====== ИСХОДНЫЙ ТЕКСТ

«Одарённые дети относятся к группе риска — как дети-сироты или дети-инвалиды»
«Одарённые дети относятся к группе риска — как дети-сироты или дети-инвалиды»

«Одарённые дети относятся к группе риска — как дети-сироты или дети-инвалиды»

Евгений Бунимович — о детских книжках, школьной литературе и подростковых проблемах

Елена Шмараева

29.11.2016

Накануне открытия ярмарки Non/fiction «Мел» побеседовал с Евгением Бунимовичем — поэтом, школьным учителем и уполномоченным по правам ребёнка в Москве. Бунимович, который на ярмарке будет вручать поэтическую премию, рассказал Елене Шмараевой о детях-поэтах, школьных списках литературы и родительском консерватизме.

Лучшие стихи Москвы

На ярмарке Non/fiction вы будете вручать поэтическую премию «Московский счёт». Что это за премия, кто и как выбирает ее лауреатов?

Её идея возникла у меня лет 20 назад. Поэзия после СССР оказалась вне рынка. В отличие, например, от романа, который попал в «формат». И выяснилось, что в такой ситуации стихи нужны только тому, кому они на самом деле нужны. Может, впервые вообще в России — не только постсоветской, но и за всю историю России — поэзия стала сама собою.

Русская поэзия — это абсолютный бренд для всего мира

Но при этом в 90-е годы я сам ездил на фестивали поэзии в Париж, в Канаду, в Китай, а в Москве такого не было. Тогда мы в 1999 году сделали «Биеннале поэзии», которое до сих пор существует и живет. И тогда же у меня появилась идея премии.

Ярмарка Non/fiction откроется 30 ноября в Центральном Доме художника на Крымском Валу

Обычный формат премии — несколько критиков, некое жюри — не подходил, как я обнаружил. Люди, которые пишут о поэзии, в основном поэты. Это первое. А во-вторых, их очень мало. Получилось бы, что пять человек будут судить всё. И я подумал тогда, что должна быть какая-то другая форма здесь. И самое главное, я хотел придумать именно цеховую премию.

Идея «Московского счета» заключалась в том, что мы берем все поэтические книги, которые вышли в Москве за год, и рассылаем их 100-150 московским поэтам. И каждый из них должен поставить три галочки — три лучшие книги года в его представлении.


Вышедшие в Москве за год — это сколько?

В этом году около 150, в прошлом примерно столько же. За двести не выходило.


Почему «Московский счет»?

============
====== НАБОР ДАННЫХ

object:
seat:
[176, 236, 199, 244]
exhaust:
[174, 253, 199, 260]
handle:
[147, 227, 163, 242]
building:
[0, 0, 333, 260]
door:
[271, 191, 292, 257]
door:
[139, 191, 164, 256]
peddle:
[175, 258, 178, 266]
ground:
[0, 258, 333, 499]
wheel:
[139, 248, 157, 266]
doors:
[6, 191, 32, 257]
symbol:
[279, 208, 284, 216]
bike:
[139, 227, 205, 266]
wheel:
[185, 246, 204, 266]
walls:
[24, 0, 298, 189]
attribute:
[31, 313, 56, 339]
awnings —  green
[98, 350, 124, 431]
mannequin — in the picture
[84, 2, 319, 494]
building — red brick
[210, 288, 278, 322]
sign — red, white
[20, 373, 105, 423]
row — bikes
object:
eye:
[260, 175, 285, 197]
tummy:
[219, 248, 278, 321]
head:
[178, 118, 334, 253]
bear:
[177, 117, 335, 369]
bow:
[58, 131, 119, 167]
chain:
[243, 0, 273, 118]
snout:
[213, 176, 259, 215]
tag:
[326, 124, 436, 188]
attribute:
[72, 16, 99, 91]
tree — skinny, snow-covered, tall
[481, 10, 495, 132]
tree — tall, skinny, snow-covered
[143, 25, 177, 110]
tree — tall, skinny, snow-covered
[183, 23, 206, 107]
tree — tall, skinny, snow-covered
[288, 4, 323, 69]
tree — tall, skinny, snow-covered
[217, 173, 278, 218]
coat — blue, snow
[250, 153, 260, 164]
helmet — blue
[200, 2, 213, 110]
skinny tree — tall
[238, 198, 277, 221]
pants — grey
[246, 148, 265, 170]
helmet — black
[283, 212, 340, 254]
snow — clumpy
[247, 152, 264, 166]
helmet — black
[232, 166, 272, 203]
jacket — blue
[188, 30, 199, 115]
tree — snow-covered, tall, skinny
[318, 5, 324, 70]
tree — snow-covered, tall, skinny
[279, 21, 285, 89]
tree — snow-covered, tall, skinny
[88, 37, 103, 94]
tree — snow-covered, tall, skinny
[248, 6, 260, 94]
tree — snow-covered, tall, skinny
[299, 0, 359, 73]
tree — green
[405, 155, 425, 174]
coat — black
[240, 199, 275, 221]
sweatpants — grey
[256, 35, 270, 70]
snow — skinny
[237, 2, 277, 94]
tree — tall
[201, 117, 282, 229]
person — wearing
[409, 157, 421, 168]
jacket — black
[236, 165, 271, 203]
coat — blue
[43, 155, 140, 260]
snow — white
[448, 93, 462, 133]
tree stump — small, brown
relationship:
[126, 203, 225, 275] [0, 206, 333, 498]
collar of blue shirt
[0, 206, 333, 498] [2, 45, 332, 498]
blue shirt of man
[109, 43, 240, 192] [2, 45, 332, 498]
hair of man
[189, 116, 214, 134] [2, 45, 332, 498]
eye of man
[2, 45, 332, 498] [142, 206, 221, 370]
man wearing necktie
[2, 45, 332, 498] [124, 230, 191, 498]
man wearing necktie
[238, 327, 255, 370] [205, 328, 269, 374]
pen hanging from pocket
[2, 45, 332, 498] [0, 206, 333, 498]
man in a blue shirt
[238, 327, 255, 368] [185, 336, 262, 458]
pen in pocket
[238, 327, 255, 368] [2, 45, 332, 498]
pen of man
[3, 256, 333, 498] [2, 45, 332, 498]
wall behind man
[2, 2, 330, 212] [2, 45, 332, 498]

============

ЧТО СДЕЛАТЬ —
[1] Сколько поэтических книг вышло в Москве в этом году, по словам Бунимовича в исходном тексте?
[2] Почему, судя по исходному тексту, для премии «Московский счёт» не подошёл обычный формат с критиками и жюри?
[3] Перепишите из исходного текста отрывок от «Елена Шмараева» до «и как выбирает ее лауреатов?».

ОТВЕТЫ ПО ЗАДАНИЯМ —
[1] Около 150.

[2] О поэзии пишут в основном сами поэты, и таких людей очень мало. Получилось бы, что всё будут судить пять человек.

[3]
Елена Шмараева

29.11.2016

Накануне открытия ярмарки Non/fiction «Мел» побеседовал с Евгением Бунимовичем — поэтом, школьным учителем и уполномоченным по правам ребёнка в Москве. Бунимович, который на ярмарке будет вручать поэтическую премию, рассказал Елене Шмараевой о детях-поэтах, школьных списках литературы и родительском консерватизме.

Лучшие стихи Москвы

На ярмарке Non/fiction вы будете вручать поэтическую премию «Московский счёт». Что это за премия, кто и как выбирает ее лауреатов?